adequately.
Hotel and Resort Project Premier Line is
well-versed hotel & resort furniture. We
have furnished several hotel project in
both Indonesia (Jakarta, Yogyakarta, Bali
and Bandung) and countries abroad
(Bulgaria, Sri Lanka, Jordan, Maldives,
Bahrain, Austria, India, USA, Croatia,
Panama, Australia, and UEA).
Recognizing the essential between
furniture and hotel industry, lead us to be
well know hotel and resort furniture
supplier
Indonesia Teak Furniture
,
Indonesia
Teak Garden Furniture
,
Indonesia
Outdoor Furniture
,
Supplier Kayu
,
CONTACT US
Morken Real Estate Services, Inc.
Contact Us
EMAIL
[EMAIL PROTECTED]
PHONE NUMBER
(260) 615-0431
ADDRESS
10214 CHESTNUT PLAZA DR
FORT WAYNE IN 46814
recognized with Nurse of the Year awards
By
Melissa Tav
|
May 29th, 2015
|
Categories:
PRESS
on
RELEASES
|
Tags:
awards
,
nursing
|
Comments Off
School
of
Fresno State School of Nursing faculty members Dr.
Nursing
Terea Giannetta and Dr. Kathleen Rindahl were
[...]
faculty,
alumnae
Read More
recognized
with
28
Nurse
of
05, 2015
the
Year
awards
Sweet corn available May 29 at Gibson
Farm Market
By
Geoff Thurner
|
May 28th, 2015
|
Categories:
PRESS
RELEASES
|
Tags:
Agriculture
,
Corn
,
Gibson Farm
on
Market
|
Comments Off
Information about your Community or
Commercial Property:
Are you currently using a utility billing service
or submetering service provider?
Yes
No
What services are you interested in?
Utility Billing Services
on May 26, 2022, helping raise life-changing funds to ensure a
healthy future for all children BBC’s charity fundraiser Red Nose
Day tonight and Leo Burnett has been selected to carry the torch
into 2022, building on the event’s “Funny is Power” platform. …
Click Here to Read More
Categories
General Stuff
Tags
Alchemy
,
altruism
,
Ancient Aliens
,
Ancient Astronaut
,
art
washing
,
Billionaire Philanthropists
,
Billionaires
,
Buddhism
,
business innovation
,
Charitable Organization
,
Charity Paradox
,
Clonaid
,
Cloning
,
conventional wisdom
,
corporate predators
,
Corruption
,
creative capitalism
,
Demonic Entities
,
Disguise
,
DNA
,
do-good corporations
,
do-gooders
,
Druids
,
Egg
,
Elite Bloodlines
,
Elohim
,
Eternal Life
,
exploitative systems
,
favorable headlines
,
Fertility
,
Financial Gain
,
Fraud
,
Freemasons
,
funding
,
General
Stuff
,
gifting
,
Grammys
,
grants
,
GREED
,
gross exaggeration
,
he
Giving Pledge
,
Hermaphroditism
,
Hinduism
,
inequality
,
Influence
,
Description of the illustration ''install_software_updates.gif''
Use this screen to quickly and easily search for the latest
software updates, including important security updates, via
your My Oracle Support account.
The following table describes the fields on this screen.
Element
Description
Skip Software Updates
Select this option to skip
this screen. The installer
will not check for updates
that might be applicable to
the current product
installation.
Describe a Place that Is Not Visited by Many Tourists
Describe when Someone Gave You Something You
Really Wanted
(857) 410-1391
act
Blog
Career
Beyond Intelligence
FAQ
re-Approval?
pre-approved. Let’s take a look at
.....
◆ **What to work on**
Write out all the lines of these items again, replacing "Comments Off" with "Comments Closed" wherever it occurs and leaving everything else unchanged.

◆ **Your response**
adequately.
Hotel and Resort Project Premier Line is
well-versed hotel & resort furniture. We
have furnished several hotel project in
both Indonesia (Jakarta, Yogyakarta, Bali
and Bandung) and countries abroad
(Bulgaria, Sri Lanka, Jordan, Maldives,
Bahrain, Austria, India, USA, Croatia,
Panama, Australia, and UEA).
Recognizing the essential between
furniture and hotel industry, lead us to be
well know hotel and resort furniture
supplier
Indonesia Teak Furniture
,
Indonesia
Teak Garden Furniture
,
Indonesia
Outdoor Furniture
,
Supplier Kayu
,
CONTACT US
Morken Real Estate Services, Inc.
Contact Us
EMAIL
[EMAIL PROTECTED]
PHONE NUMBER
(260) 615-0431
ADDRESS
10214 CHESTNUT PLAZA DR
FORT WAYNE IN 46814
recognized with Nurse of the Year awards
By
Melissa Tav
|
May 29th, 2015
|
Categories:
PRESS
on
RELEASES
|
Tags:
awards
,
nursing
|
Comments Closed
School
of
Fresno State School of Nursing faculty members Dr.
Nursing
Terea Giannetta and Dr. Kathleen Rindahl were
[...]
faculty,
alumnae
Read More
recognized
with
28
Nurse
of
05, 2015
the
Year
awards
Sweet corn available May 29 at Gibson
Farm Market
By
Geoff Thurner
|
May 28th, 2015
|
Categories:
PRESS
RELEASES
|
Tags:
Agriculture
,
Corn
,
Gibson Farm
on
Market
|
Comments Closed
Information about your Community or
Commercial Property:
Are you currently using a utility billing service
or submetering service provider?
Yes
No
What services are you interested in?
Utility Billing Services
on May 26, 2022, helping raise life-changing funds to ensure a
healthy future for all children BBC’s charity fundraiser Red Nose
Day tonight and Leo Burnett has been selected to carry the torch
into 2022, building on the event’s “Funny is Power” platform. …
Click Here to Read More
Categories
General Stuff
Tags
Alchemy
,
altruism
,
Ancient Aliens
,
Ancient Astronaut
,
art
washing
,
Billionaire Philanthropists
,
Billionaires
,
Buddhism
,
business innovation
,
Charitable Organization
,
Charity Paradox
,
Clonaid
,
Cloning
,
conventional wisdom
,
corporate predators
,
Corruption
,
creative capitalism
,
Demonic Entities
,
Disguise
,
DNA
,
do-good corporations
,
do-gooders
,
Druids
,
Egg
,
Elite Bloodlines
,
Elohim
,
Eternal Life
,
exploitative systems
,
favorable headlines
,
Fertility
,
Financial Gain
,
Fraud
,
Freemasons
,
funding
,
General
Stuff
,
gifting
,
Grammys
,
grants
,
GREED
,
gross exaggeration
,
he
Giving Pledge
,
Hermaphroditism
,
Hinduism
,
inequality
,
Influence
,
Description of the illustration ''install_software_updates.gif''
Use this screen to quickly and easily search for the latest
software updates, including important security updates, via
your My Oracle Support account.
The following table describes the fields on this screen.
Element
Description
Skip Software Updates
Select this option to skip
this screen. The installer
will not check for updates
that might be applicable to
the current product
installation.
Describe a Place that Is Not Visited by Many Tourists
Describe when Someone Gave You Something You
Really Wanted
(857) 410-1391
act
Blog
Career
Beyond Intelligence
FAQ
re-Approval?
pre-approved. Let’s take a look at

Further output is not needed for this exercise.